In 2017, NHS England launched the 'New Care Model in Tertiary Mental Health' programme, appointing 17 pilot sites to test innovative approaches to delivering specialist mental health services (NHS England, 2017). Among these was South West Regional Secure Services, a partnership of eight providers and the largest site in the first wave of the programme. By 2018, they successfully increased the number of people receiving specialist care closer to home and planned to reinvest savings into forensic teams (NHS England, 2018).
Mental health provider collaboratives were launched at scale in the NHS Mental Health Implementation plan for 2019/20 – 2023/24 (NHS England, 2019b), following the NHS Long Term Plan (NHS England, 2019a).

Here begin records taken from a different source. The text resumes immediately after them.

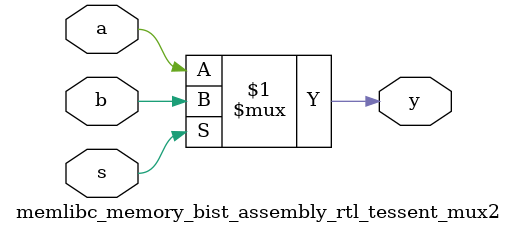
<source format=v>

     
module memlibc_memory_bist_assembly_rtl_tessent_mux2 (
  input wire a,
  input wire b,
  input wire s,
  output wire y
);
 
assign y = (s) ? b : a;
    
endmodule
  

</source>
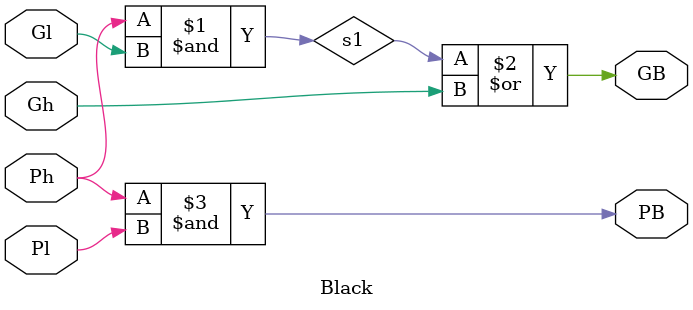
<source format=v>
module Black(Gh, Ph, Gl, Pl, GB, PB);
  input Gh, Ph, Gl, Pl;
  output GB, PB;

  wire s1;
  assign s1 = Ph & Gl;
  assign GB = s1 | Gh;
  assign PB = Ph & Pl;

endmodule


</source>
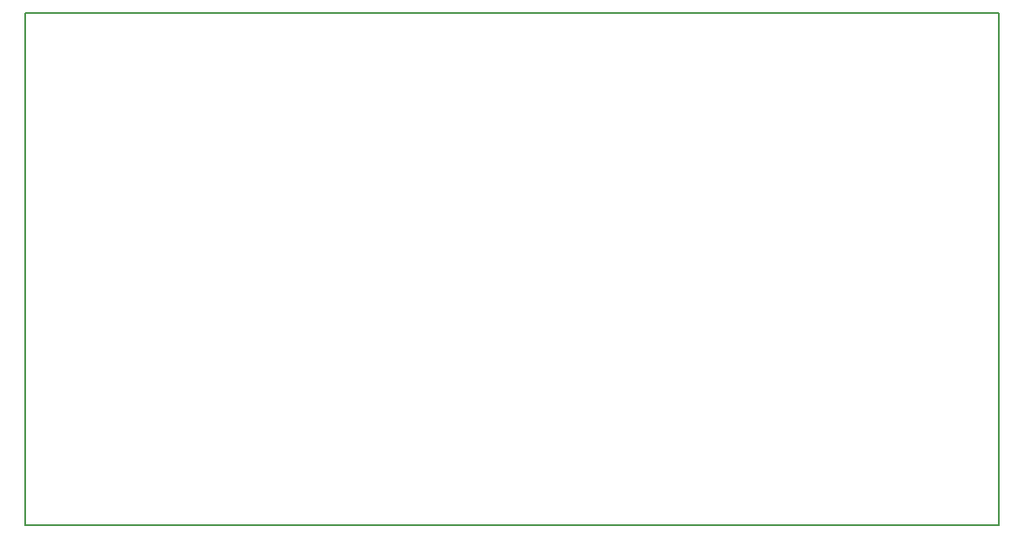
<source format=gbr>
%TF.GenerationSoftware,KiCad,Pcbnew,8.0.3*%
%TF.CreationDate,2024-07-04T12:22:57-04:00*%
%TF.ProjectId,vfd-tool,7666642d-746f-46f6-9c2e-6b696361645f,rev?*%
%TF.SameCoordinates,Original*%
%TF.FileFunction,Profile,NP*%
%FSLAX46Y46*%
G04 Gerber Fmt 4.6, Leading zero omitted, Abs format (unit mm)*
G04 Created by KiCad (PCBNEW 8.0.3) date 2024-07-04 12:22:57*
%MOMM*%
%LPD*%
G01*
G04 APERTURE LIST*
%TA.AperFunction,Profile*%
%ADD10C,0.200000*%
%TD*%
G04 APERTURE END LIST*
D10*
X141732000Y-73406000D02*
X236732000Y-73406000D01*
X236732000Y-123406000D01*
X141732000Y-123406000D01*
X141732000Y-73406000D01*
M02*

</source>
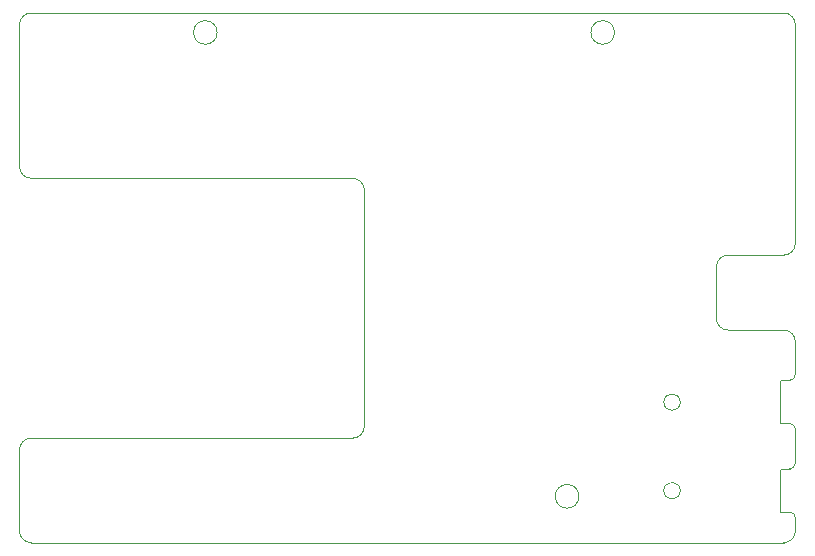
<source format=gbr>
%TF.GenerationSoftware,KiCad,Pcbnew,9.0.0-rc3*%
%TF.CreationDate,2025-06-04T22:51:28-04:00*%
%TF.ProjectId,dock,646f636b-2e6b-4696-9361-645f70636258,rev?*%
%TF.SameCoordinates,Original*%
%TF.FileFunction,Profile,NP*%
%FSLAX46Y46*%
G04 Gerber Fmt 4.6, Leading zero omitted, Abs format (unit mm)*
G04 Created by KiCad (PCBNEW 9.0.0-rc3) date 2025-06-04 22:51:28*
%MOMM*%
%LPD*%
G01*
G04 APERTURE LIST*
%TA.AperFunction,Profile*%
%ADD10C,0.010000*%
%TD*%
%TA.AperFunction,Profile*%
%ADD11C,0.050000*%
%TD*%
G04 APERTURE END LIST*
D10*
X183700000Y-124950000D02*
G75*
G02*
X183200000Y-125450000I-500000J0D01*
G01*
X119000000Y-131700000D02*
G75*
G02*
X118000000Y-130700000I0J1000000D01*
G01*
X118000000Y-123850000D02*
X118000000Y-130700000D01*
X118000000Y-87850000D02*
G75*
G02*
X119000000Y-86850000I1000000J0D01*
G01*
X183700000Y-123220602D02*
X183700000Y-122100000D01*
X182700000Y-113701778D02*
X178000000Y-113701778D01*
X183700000Y-117450000D02*
G75*
G02*
X183200000Y-117950000I-500000J0D01*
G01*
X146200000Y-100850000D02*
G75*
G02*
X147200000Y-101850000I0J-1000000D01*
G01*
X182700000Y-86850000D02*
G75*
G02*
X183700000Y-87850000I0J-1000000D01*
G01*
X177000000Y-112701778D02*
X177000000Y-108350000D01*
X177000000Y-108350000D02*
G75*
G02*
X178000000Y-107350000I1000000J0D01*
G01*
X134733643Y-88501764D02*
G75*
G02*
X132733643Y-88501764I-1000000J0D01*
G01*
X132733643Y-88501764D02*
G75*
G02*
X134733643Y-88501764I1000000J0D01*
G01*
X183700000Y-130700000D02*
G75*
G02*
X182700000Y-131700000I-1000000J0D01*
G01*
X119000000Y-131700000D02*
X182700000Y-131700000D01*
X182400000Y-129100000D02*
X182400000Y-125700000D01*
X118000000Y-87850000D02*
X118000000Y-99850000D01*
X183700000Y-114701778D02*
X183700000Y-117450000D01*
X183700000Y-130700000D02*
X183700000Y-129600000D01*
X182400000Y-121600000D02*
X183200000Y-121600000D01*
X119000000Y-100850000D02*
G75*
G02*
X118000000Y-99850000I0J1000000D01*
G01*
X147200000Y-101850000D02*
X147200000Y-121850000D01*
X178000000Y-107350000D02*
X182700000Y-107350000D01*
X165361775Y-127773427D02*
G75*
G02*
X163361775Y-127773427I-1000000J0D01*
G01*
X163361775Y-127773427D02*
G75*
G02*
X165361775Y-127773427I1000000J0D01*
G01*
X168378772Y-88501558D02*
G75*
G02*
X166378772Y-88501558I-1000000J0D01*
G01*
X166378772Y-88501558D02*
G75*
G02*
X168378772Y-88501558I1000000J0D01*
G01*
X178000000Y-113701778D02*
G75*
G02*
X177000022Y-112701778I0J999978D01*
G01*
X183200000Y-121600000D02*
G75*
G02*
X183700000Y-122100000I0J-500000D01*
G01*
X182700000Y-86850000D02*
X119000000Y-86850000D01*
X183700000Y-106350000D02*
G75*
G02*
X182700000Y-107350000I-1000000J0D01*
G01*
X183700000Y-123220602D02*
X183700000Y-124950000D01*
X147200000Y-121850000D02*
G75*
G02*
X146200000Y-122850000I-1000000J0D01*
G01*
X183700000Y-106350000D02*
X183700000Y-87850000D01*
X183200000Y-129100000D02*
G75*
G02*
X183700000Y-129600000I0J-500000D01*
G01*
X118000000Y-123850000D02*
G75*
G02*
X119000000Y-122850000I1000000J0D01*
G01*
X119000000Y-100850000D02*
X146200000Y-100850000D01*
X182400000Y-125700000D02*
G75*
G02*
X182650000Y-125450000I250000J0D01*
G01*
X119000000Y-122850000D02*
X146200000Y-122850000D01*
X182700000Y-113701778D02*
G75*
G02*
X183700022Y-114701778I0J-1000022D01*
G01*
X182650000Y-125450000D02*
X183200000Y-125450000D01*
X182400000Y-121600000D02*
X182400000Y-118200000D01*
X182400000Y-129100000D02*
X183200000Y-129100000D01*
X182650000Y-117950000D02*
X183200000Y-117950000D01*
X182400000Y-118200000D02*
G75*
G02*
X182650000Y-117950000I250000J0D01*
G01*
D11*
X173948350Y-127300001D02*
G75*
G02*
X172548350Y-127300001I-700000J0D01*
G01*
X172548350Y-127300001D02*
G75*
G02*
X173948350Y-127300001I700000J0D01*
G01*
X173948350Y-119800001D02*
G75*
G02*
X172548350Y-119800001I-700000J0D01*
G01*
X172548350Y-119800001D02*
G75*
G02*
X173948350Y-119800001I700000J0D01*
G01*
M02*

</source>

Building on the new care models approach, the implementation plan sought to establish partnerships of providers to take on new responsibilities for pathway and budget management for specialised services. The initial focus was on the specialised mental health budget, starting with adult low and medium secure mental health services, CAMHS tier 4 services, and adult eating disorder services. There was also an explicit aim to expand the services provided via these collaboratives.
These collaboratives have also been tasked with improving the health of local populations, understanding outcomes and experiences, and transforming pathways of care. The overall aim is to ensure that people with specialised mental health, learning disability and autism needs experience high quality, specialist care as close to home as appropriately possible.
The principles underpinning the approach, set out in the implementation plan (NHS England, 2019b) are:
- Collaboration between providers and across local systems.
- Experts by experience and clinicians leading improvements in care pathways.
- Managing resources to invest in community alternatives and reduce inappropriate admissions and care away from home.
- Working with local stakeholders.
- Improvements in quality, patient experience and outcomes driving change.
- Advancing equality for the local population.
To achieve this, providers have entered into formal arrangements to jointly plan and deliver services. Typically, they use a lead provider model, where a single trust is given responsibility via a contract to deliver a set of services, which it can provide itself or subcontract to others in the collaborative. Currently, the lead provider remains accountable to NHS England, as the commissioner, for the services it runs. However, this is changing as commissioning responsibility for specialised services is delegated to integrated care boards (ICBs) from April 2025 (NHS England, 2024).
Mental health, learning disability and autism provider collaboratives are now successfully building on this approach to improve outcomes, standardise care, reduce health inequalities and reinvest efficiency savings into community services. They are also playing an important role in ensuring that mental health continues to be a priority in system decision-making.